Jackie Selby, a Member of the Firm in the Health Care and Life Sciences practice in the New York office, was quoted in an article titled “Temporary Medicaid Fee Hike Could Come Back to Haunt Plans.”

Following is an excerpt:

Fewer physicians are willing to accept Medicaid patients today, as the reimbursement rates continue to decline. State and federal policies are attempting to remedy the problem with additional funding, particularly for primary care. ...

For most states, the rule proposed in the Patient Protection and Affordable Care Act (PPACA), which increases Medicaid rates up to Medicare levels, and the $11 billion in new federal funds to improve Medicaid primary care, were good news. ...

Medicaid managed care plans are also likely to lace some contract issues with their physicians. Legal language might need to change to reflect the temporary fee increases, according to Jackie Selby, a Member of the law fìrm Epstein Becker & Green in New York. She says that contracts with individual physicians tend to be one-year evergreen contracts that are automatically renewed unless either the physician or the plan does not want to do so.
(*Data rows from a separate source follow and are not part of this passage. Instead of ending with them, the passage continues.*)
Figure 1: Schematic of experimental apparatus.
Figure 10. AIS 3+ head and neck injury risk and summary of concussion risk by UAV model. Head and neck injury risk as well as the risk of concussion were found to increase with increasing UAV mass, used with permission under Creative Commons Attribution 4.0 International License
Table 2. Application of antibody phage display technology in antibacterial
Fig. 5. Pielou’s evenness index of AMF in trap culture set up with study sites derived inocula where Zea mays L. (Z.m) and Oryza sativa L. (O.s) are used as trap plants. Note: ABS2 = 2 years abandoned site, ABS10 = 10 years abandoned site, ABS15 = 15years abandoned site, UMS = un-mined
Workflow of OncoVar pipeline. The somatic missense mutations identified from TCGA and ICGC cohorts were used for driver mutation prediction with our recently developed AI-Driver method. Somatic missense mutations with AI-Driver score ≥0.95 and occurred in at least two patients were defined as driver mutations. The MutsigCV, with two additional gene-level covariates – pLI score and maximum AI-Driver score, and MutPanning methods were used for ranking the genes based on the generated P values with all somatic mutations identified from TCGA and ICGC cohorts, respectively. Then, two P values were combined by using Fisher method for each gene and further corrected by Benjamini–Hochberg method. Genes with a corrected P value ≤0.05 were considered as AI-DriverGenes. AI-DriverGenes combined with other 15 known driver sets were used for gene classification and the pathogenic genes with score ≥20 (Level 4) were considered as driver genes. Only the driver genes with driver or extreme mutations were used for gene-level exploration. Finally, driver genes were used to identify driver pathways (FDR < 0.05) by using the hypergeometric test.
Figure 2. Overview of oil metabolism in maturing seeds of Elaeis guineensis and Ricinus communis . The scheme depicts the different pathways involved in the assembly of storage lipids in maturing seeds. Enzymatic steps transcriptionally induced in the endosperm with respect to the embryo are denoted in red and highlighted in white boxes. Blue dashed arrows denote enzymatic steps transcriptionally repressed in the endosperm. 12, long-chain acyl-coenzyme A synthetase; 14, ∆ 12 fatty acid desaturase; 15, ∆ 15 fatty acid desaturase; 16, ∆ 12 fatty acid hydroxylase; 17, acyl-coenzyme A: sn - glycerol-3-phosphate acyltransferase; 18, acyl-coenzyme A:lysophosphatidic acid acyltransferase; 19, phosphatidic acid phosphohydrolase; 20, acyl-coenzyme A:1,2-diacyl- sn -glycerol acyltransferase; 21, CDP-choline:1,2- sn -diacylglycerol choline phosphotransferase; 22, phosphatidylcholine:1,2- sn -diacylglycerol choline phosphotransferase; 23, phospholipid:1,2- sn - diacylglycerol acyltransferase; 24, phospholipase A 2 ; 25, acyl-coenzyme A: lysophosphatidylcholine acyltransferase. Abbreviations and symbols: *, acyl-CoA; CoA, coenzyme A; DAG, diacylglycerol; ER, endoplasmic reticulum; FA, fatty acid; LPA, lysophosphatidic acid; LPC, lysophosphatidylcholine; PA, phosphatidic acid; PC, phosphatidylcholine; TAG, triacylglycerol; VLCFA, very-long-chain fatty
However, group contracts often remain in effect for multiple years, and it is rare to see providers agreeing in advance to a lower rate for the future. "I would be shocked if a physician group that has some leverage would agree to multiple year contract in which they would agree to take a fee cut in 2015," she says. A more likely scenario is for physician groups to agree to a two-year contract to cover the fee increase period. Then a few months before the contract expires, the plan and the physician group could negotiate fees for the next contract starting in 2015.